“As within, so without,” was one of my teacher, Sri Durga Devi’s, favourite teachings. The implications of this statement are far-reaching and it took me many years to realise the importance of her statement so many times in our yoga classes and still today I sometimes find it hard to apply this concept in my life.
When you are on the yoga path, the need for introspection becomes very apparent soon after you have started your first yoga class. Yoga has this wonderful ability to stir things up in you and soon you are confronted with old issues that you might have thought was something of the past. An old friend or foe out of your past suddenly appears again in your life and your first reaction might be disdain for this person and the situation or you may take a deep breath and start to look in the mirror this person is holding up and ask yourself what is it that I have to learn about my Self?
To look in the mirror that is being held up by the other person is not easy. To search for closure or to find that which you have to pay attention to might be an arduous path and one that we would not always like to go down. However, if we do the work we need to, if we look at the reflection in that mirror and start to work on that reflection, we may soon find that we find a fine balance and that balance brings closure with the person or the situation.

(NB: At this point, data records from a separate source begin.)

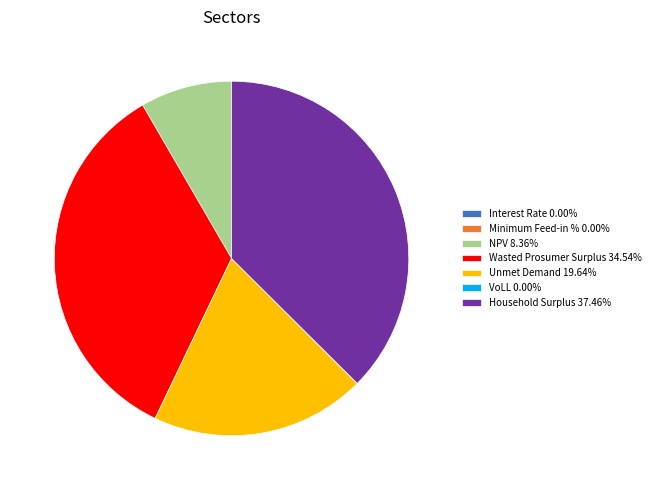

Is there a majority slice in this chart?

No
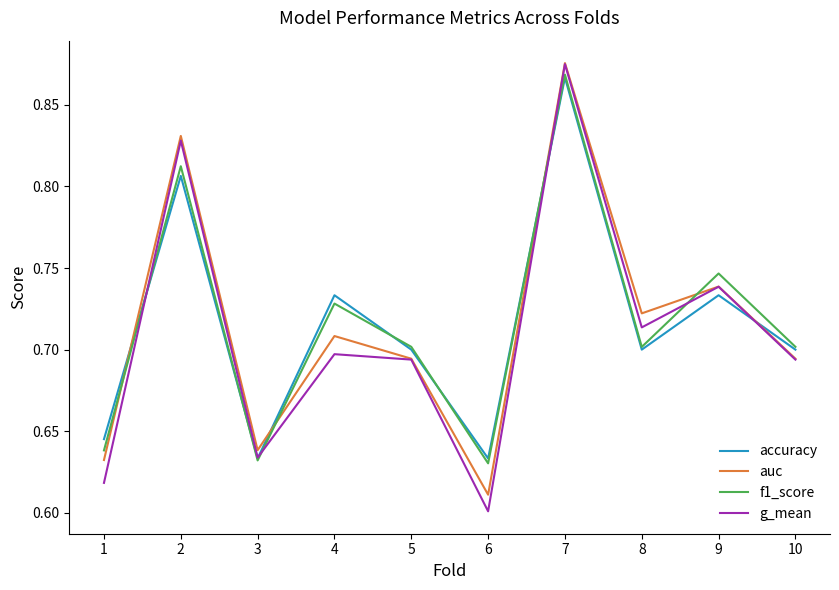

At which category does the chart reach its minimum across all series?

6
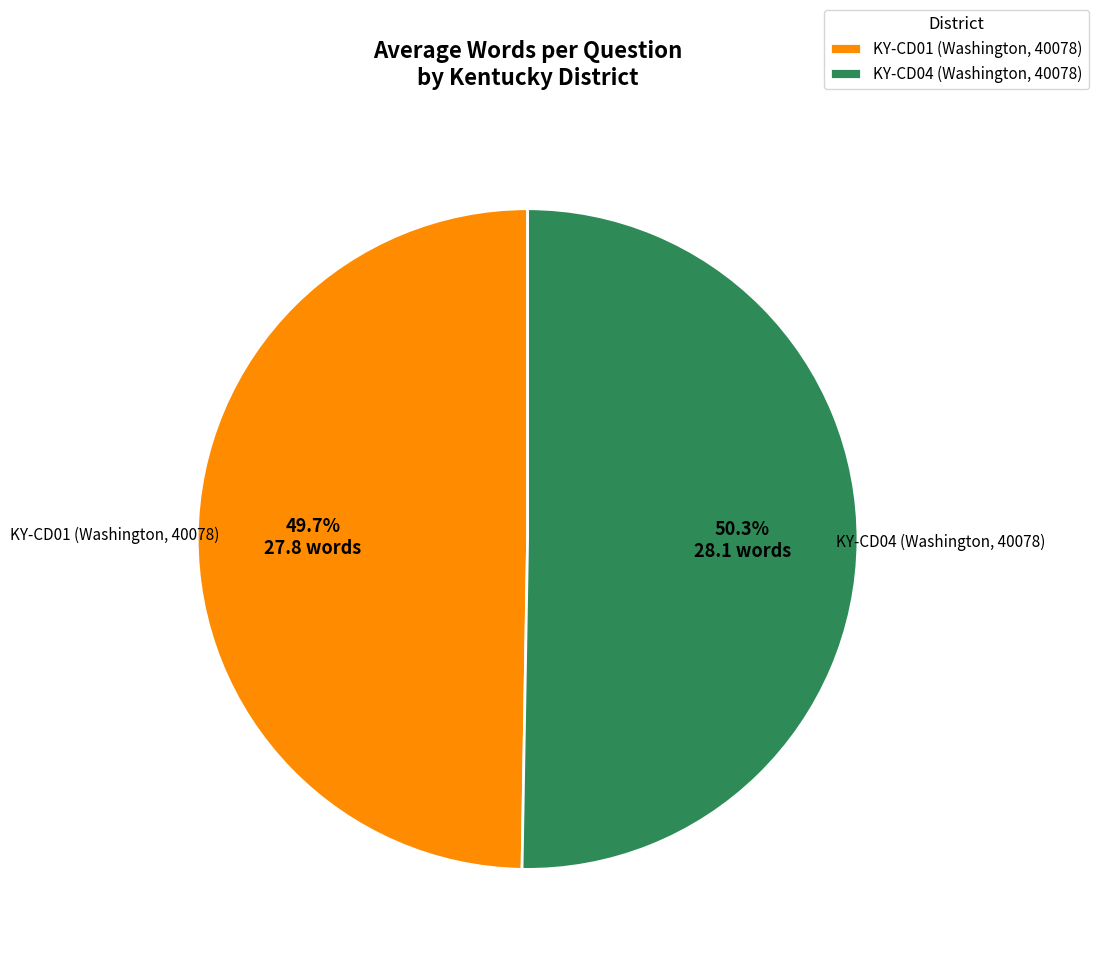

How many segments does this pie chart have?

2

Another aspect of this process is to ask yourself constantly who is the doer/witness in this whole process. Let me explain, have you ever had an issue with a person, say a good friend, the two of you talk about it, but you go home and in your mind you are still fighting that friend. You develop arguments, you formulate questions you should have posed to this person and then you also give your answer and so it goes on and on. The other person is not even there, has no interest in this process you are going through and doesn’t even witness this whole fight you have in your mind with him or her. So who is the witness and who is the doer in this whole process?
Most of the time we are the doer and we have to remind ourselves that I am not the doer and that I am just moving among objects in this illusion which we call the world. By observing this aspect, by diserning with the intellect this fine line between doer and witness, we train the mind to become the silent witness and to let go of our attachments to those emotions and people. We become more mindful of what we are doing, why we are doing it and as such living in the moment becomes much easier than we thought.
So next time somebody holds that mirror up, look at the reflection and instead of attaching to it, just be the “Switzerland” of your mind, impartially disern what is happening around you without placing any judgement card on that which you observe. The reflection in the mirror is an opportunity for growth, if we learn to see the reflection and learn from it.